What the task asks:
Collect each line of the items below that contains the string "instances".

Dataset excerpt
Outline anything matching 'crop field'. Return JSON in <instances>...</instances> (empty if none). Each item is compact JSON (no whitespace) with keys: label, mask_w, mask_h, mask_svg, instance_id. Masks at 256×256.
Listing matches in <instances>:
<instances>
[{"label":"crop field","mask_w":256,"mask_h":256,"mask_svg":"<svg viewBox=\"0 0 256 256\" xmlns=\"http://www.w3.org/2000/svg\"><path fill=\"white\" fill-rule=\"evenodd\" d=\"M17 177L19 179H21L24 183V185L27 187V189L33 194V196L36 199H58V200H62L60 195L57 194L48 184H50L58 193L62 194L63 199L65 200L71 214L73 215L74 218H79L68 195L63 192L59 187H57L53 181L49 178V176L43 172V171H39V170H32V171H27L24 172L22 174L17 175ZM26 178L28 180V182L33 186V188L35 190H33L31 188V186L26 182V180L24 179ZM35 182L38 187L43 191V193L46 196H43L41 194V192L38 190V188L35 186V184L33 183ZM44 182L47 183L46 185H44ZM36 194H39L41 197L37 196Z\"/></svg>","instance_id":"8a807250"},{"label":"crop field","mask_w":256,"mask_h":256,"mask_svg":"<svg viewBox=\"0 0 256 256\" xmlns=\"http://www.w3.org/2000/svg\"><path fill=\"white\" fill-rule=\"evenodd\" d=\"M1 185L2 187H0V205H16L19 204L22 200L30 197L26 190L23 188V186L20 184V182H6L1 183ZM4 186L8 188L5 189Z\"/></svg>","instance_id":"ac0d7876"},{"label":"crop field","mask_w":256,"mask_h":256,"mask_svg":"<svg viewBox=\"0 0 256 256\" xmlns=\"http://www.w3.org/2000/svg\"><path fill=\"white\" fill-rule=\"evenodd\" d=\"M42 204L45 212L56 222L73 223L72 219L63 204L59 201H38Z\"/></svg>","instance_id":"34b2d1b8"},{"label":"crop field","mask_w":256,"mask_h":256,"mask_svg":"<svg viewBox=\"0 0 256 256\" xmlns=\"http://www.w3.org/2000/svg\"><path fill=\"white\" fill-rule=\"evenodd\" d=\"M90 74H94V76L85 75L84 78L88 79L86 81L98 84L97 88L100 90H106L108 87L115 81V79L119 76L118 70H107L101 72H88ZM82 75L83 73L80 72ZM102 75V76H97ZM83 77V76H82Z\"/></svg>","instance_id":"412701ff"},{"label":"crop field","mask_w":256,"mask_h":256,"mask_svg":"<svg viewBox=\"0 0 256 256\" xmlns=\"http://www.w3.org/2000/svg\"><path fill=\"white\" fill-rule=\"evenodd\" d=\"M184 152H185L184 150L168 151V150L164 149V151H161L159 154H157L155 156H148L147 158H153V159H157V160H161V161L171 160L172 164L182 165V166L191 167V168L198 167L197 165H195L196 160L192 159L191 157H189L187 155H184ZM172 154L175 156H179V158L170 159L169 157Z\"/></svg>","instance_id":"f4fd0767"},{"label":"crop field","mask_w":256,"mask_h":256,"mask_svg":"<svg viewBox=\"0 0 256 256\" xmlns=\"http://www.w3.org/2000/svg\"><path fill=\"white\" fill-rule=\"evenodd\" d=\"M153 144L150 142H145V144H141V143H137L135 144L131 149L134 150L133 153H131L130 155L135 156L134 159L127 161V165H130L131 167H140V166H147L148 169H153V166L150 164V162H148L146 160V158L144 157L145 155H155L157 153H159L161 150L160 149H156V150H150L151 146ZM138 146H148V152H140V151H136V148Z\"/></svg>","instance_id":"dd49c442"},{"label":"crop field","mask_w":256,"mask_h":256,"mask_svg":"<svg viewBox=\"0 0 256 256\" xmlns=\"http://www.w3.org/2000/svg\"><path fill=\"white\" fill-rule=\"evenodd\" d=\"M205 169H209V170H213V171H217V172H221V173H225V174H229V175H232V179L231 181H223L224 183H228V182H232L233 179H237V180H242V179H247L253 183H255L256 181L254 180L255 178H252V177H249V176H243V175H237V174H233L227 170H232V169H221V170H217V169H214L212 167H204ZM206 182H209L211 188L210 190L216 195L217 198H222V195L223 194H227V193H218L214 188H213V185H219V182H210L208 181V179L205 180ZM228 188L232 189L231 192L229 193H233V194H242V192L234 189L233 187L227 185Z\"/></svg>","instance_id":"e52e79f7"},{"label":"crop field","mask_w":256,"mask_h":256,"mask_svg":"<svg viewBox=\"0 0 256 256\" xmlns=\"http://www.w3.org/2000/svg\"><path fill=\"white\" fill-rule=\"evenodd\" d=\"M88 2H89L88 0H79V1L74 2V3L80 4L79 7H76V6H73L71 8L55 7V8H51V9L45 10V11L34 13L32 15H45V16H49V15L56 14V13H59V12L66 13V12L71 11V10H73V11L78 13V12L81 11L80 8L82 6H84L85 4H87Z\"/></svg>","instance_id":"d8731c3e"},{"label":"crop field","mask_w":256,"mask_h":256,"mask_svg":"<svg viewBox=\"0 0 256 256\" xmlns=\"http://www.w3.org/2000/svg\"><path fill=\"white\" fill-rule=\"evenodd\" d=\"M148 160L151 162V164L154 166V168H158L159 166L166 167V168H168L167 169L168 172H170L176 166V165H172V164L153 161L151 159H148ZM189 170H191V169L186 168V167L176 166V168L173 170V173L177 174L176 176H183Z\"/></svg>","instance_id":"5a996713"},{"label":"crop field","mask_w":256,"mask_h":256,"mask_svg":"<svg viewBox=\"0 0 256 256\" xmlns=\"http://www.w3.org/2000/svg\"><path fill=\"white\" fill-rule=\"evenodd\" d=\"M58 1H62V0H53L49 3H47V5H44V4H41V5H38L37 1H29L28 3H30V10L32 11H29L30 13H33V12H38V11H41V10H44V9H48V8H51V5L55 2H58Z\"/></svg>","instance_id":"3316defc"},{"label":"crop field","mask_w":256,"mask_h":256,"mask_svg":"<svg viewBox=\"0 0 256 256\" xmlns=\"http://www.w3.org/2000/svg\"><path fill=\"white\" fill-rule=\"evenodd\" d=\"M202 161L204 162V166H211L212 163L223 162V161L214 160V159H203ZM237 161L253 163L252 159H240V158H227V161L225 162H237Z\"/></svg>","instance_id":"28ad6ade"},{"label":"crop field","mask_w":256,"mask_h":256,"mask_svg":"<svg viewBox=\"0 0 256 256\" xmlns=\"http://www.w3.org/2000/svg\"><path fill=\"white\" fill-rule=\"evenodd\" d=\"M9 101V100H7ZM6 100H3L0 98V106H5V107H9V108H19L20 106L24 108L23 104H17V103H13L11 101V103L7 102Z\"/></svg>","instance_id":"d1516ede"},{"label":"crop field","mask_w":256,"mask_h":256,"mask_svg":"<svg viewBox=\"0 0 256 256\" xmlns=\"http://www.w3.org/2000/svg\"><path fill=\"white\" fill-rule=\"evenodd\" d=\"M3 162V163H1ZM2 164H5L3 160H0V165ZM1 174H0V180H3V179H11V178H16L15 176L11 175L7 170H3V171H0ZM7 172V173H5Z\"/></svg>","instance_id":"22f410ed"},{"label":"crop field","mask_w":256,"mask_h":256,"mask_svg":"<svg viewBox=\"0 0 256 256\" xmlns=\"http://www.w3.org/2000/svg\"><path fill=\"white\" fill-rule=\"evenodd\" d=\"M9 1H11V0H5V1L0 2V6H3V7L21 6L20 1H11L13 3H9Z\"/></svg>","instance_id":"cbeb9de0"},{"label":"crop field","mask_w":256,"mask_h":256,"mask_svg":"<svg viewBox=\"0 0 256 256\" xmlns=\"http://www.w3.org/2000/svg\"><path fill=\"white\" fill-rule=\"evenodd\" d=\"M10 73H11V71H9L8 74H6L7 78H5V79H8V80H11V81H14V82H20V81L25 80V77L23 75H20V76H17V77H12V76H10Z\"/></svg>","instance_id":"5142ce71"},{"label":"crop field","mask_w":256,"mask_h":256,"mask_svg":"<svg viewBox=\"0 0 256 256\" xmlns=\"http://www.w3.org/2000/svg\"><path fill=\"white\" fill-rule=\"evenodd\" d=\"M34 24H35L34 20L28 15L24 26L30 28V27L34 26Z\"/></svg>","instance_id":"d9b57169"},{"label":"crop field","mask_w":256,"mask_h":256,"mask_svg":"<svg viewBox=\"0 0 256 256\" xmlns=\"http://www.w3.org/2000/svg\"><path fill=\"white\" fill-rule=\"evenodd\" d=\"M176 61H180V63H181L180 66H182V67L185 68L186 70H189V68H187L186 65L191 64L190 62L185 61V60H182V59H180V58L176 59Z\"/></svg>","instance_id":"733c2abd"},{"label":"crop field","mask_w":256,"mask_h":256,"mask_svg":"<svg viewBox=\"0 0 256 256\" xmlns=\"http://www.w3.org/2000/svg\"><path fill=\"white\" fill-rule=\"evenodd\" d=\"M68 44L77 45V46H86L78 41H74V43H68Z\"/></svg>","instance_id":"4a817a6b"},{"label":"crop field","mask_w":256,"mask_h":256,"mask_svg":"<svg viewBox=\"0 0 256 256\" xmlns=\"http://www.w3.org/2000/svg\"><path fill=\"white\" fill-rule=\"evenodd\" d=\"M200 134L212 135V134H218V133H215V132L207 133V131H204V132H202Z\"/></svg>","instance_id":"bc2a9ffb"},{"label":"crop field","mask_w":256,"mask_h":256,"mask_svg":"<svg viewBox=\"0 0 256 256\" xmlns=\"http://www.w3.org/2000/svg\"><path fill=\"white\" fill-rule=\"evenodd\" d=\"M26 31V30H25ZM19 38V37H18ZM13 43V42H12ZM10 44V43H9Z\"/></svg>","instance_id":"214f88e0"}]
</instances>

Exercise output:
Outline anything matching 'crop field'. Return JSON in <instances>...</instances> (empty if none). Each item is compact JSON (no whitespace) with keys: label, mask_w, mask_h, mask_svg, instance_id. Masks at 256×256.
Listing matches in <instances>:
<instances>
</instances>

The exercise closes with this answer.